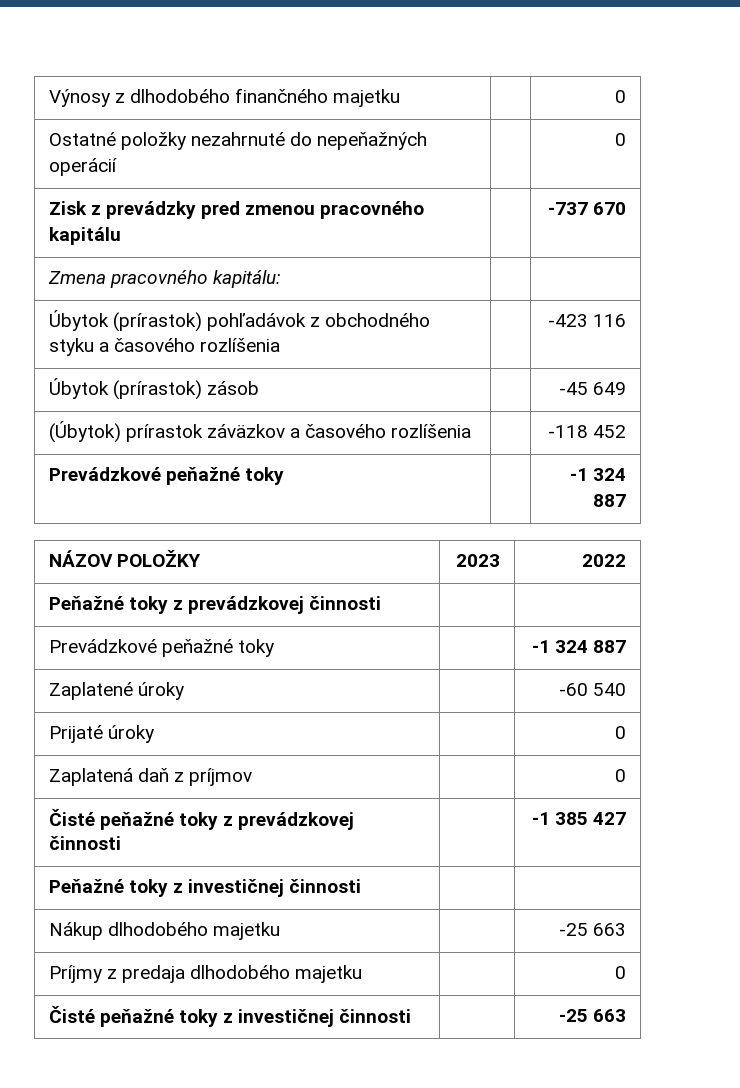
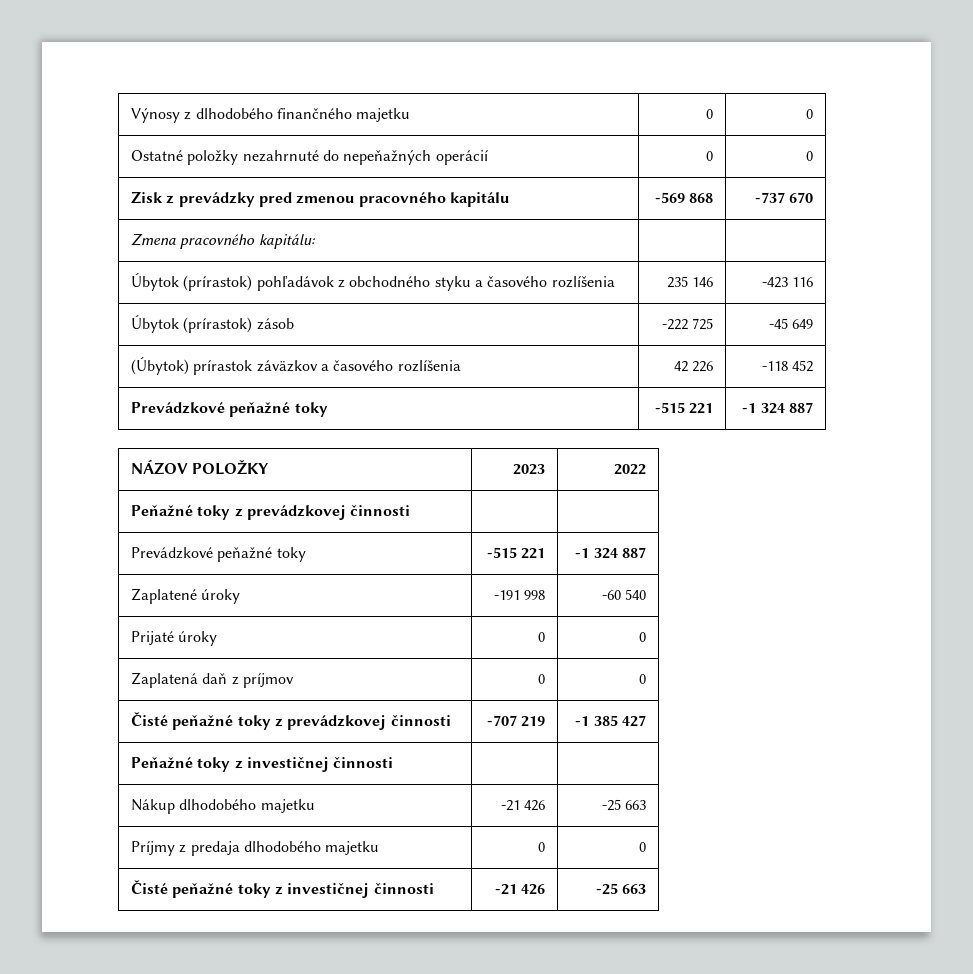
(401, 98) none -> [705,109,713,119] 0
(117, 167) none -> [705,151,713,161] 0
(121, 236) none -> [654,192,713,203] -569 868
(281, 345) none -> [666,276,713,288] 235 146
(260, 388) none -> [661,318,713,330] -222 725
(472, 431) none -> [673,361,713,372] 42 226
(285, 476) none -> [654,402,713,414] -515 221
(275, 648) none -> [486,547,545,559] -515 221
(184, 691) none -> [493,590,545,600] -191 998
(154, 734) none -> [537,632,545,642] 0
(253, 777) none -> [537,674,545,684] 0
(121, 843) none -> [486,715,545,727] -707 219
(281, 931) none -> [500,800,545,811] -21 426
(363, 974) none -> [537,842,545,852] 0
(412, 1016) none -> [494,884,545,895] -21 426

--

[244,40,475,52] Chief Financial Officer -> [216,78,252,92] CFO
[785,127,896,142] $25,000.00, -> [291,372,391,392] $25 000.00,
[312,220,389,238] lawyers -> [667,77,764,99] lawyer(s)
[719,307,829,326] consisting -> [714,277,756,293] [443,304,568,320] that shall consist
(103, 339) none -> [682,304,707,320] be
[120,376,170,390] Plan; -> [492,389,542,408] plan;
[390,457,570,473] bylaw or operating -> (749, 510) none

---

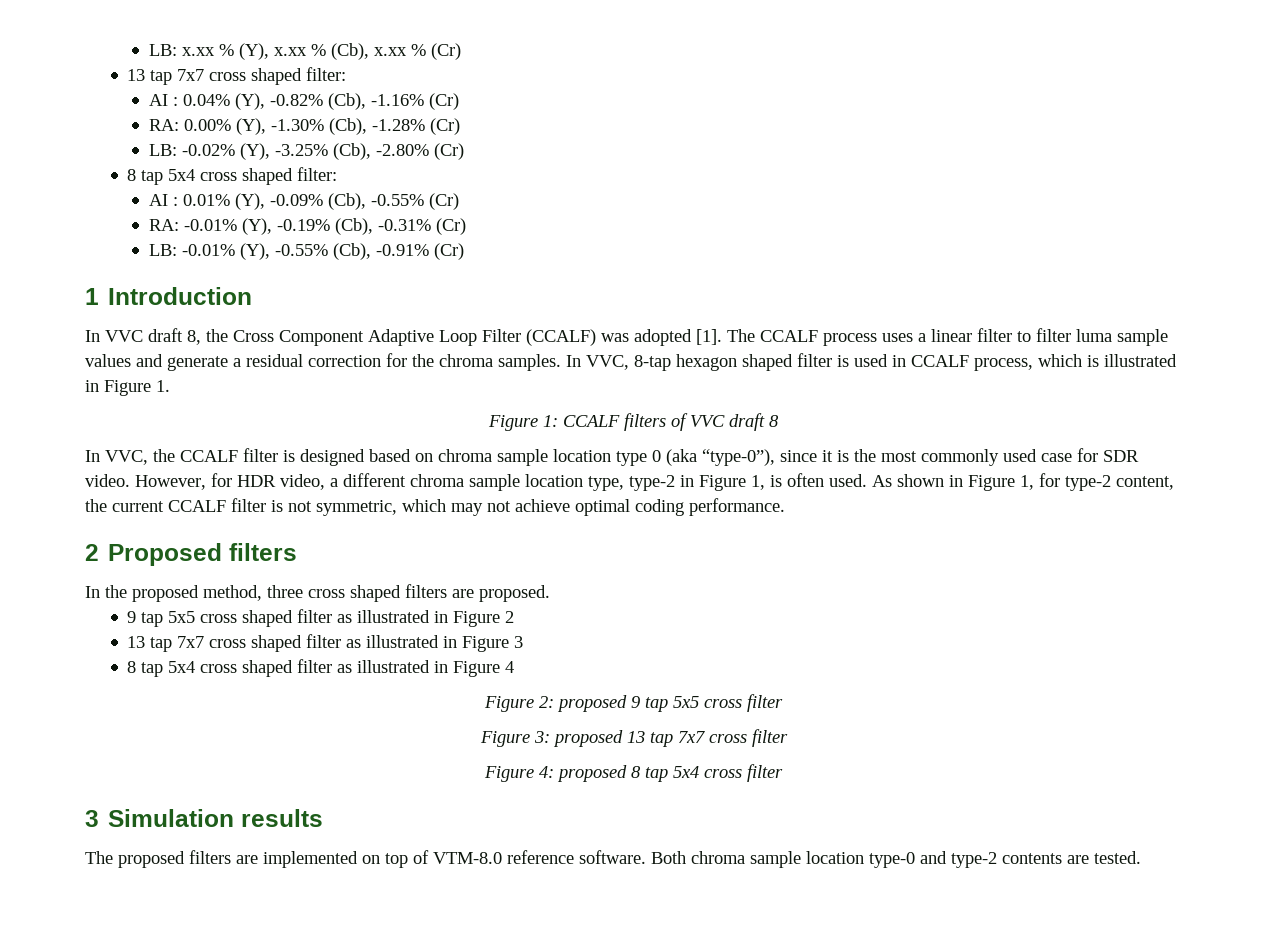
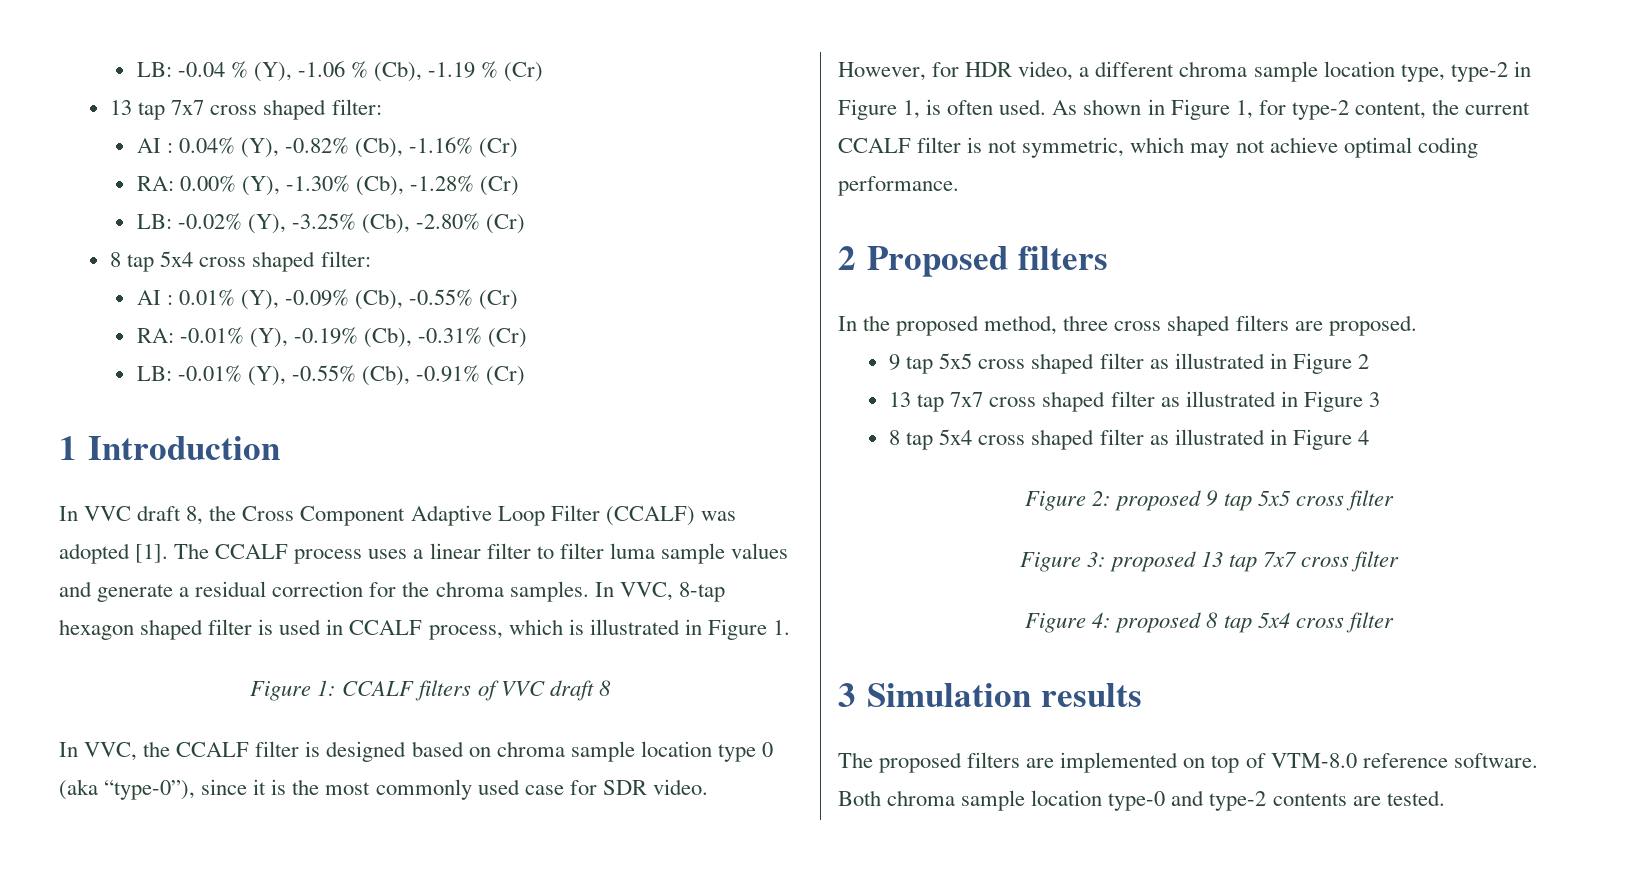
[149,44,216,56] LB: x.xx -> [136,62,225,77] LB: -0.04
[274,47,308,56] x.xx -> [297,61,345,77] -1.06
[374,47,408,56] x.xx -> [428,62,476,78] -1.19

**Instruction**
Which lines run from the one holding "(401, 98) none -> [705,109,713,119] 0" through the one holding "(184, 691) none -> [493,590,545,600] -191 998" in the records above? Repeat them exactly, both included, and nothing more.

**Output of the task**
(401, 98) none -> [705,109,713,119] 0
(117, 167) none -> [705,151,713,161] 0
(121, 236) none -> [654,192,713,203] -569 868
(281, 345) none -> [666,276,713,288] 235 146
(260, 388) none -> [661,318,713,330] -222 725
(472, 431) none -> [673,361,713,372] 42 226
(285, 476) none -> [654,402,713,414] -515 221
(275, 648) none -> [486,547,545,559] -515 221
(184, 691) none -> [493,590,545,600] -191 998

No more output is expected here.